People started to follow. Originally the volunteers were saying we weren't allowed to walk, but um, I was not going to be thee when the angry herd turned into an angry mob. So we just bypassed the shuttles and started to go down the long road.
People were using their cell phones for flashlights, and we all respectfully walked in a single file line, trying to bring the joy we felt from the event back into our minds. My uggs were not a suitable shoe choice for walking long distances, which I discovered more later when I really I got massive bleeding blisters from all the walking.
Because guess what? That four miles was actually 7 miles. It was three miles just from the shuttle drop off to the main road. Plus the half mile from the event to the shuttle.
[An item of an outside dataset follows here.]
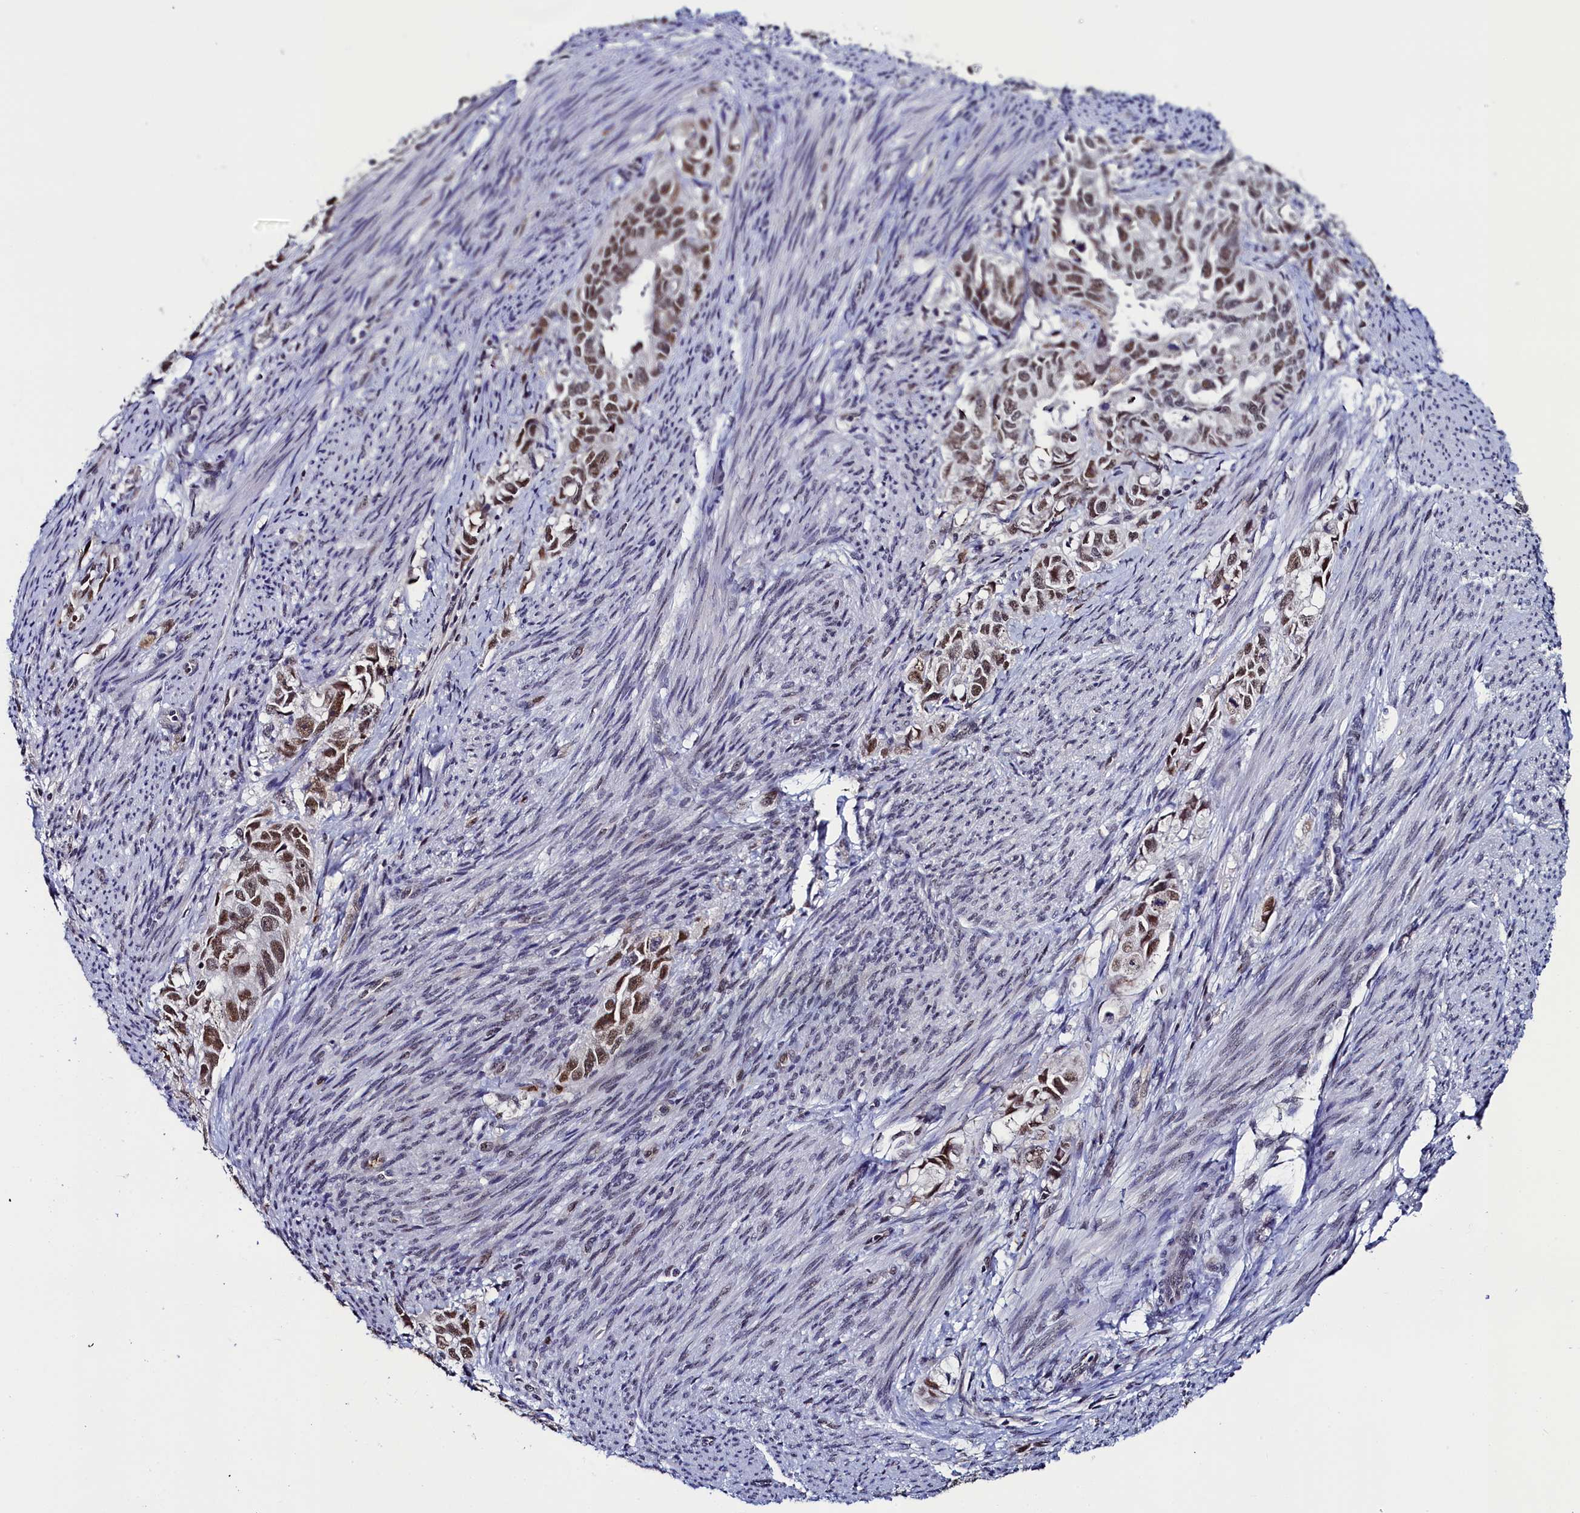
{"staining": {"intensity": "moderate", "quantity": ">75%", "location": "nuclear"}, "tissue": "endometrial cancer", "cell_type": "Tumor cells", "image_type": "cancer", "snomed": [{"axis": "morphology", "description": "Adenocarcinoma, NOS"}, {"axis": "topography", "description": "Endometrium"}], "caption": "A micrograph showing moderate nuclear positivity in about >75% of tumor cells in adenocarcinoma (endometrial), as visualized by brown immunohistochemical staining.", "gene": "INTS14", "patient": {"sex": "female", "age": 65}}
We tried to call Emily when we got some cell phone service, but she had taken NyQuil and was barely coherent when I talked to her. So she fell back asleep.
And as we became more tired and delirious, walking on the side of the road with no food or water, my massive headache and bleeding feet, and all just trying to keep our spirits up so we could just make it another mile, another step, the Gold Strike — our destination — came into view, but it was like a mirage. So close, but still two miles away.
At one point, Krystal was really at her point of giving up. I mean, we didn't have that many choices, but I guess we could just sleep on the side of the road for awhile. We had been walking for probably about two and a half hours at that point? About 5.5 miles? Just as we got the resolve to push forward the last mile and a half, Krystal, who was a little ahead of me, signaled to me and our other friend Kaye (who was wearing heels) to hurry because some person in a white van had pulled over and was picking up people to take back. This may sound suspicious, like maybe I should remember the lessons learned from the witch in the house of candy who ate the children who trusted her so easily, or all those stories of white vans and like, maybe you should stay away from strangers who want to pick you up in them. But whatever. We welcomed the food and water and the relief that felt like we had really just been rescued.
We got back to the hotel and just crashed. It was around 12:30am or so. The event had ended around 9:30/10pm, and we had a semi-early start the next morning home. I found out the next day that I believe the last shuttle to go back was around 2 or 3 in the morning. So I can't tell if it was a bad decision to walk or not. I was just thankful to be back at our hotel.
Now, looking back, that whole walking back part is sort of funny. All part of the adventure. And since it was their first event, I don't blame them completely for missing the whole trying to get a thousand people back at one time. They've changed things up this year, and I really wish I could go again, but at least I have this experience to remember. And although that last part was sort of a disaster, I do remember the magic. And that's what we all held onto after, and what we still talk about now.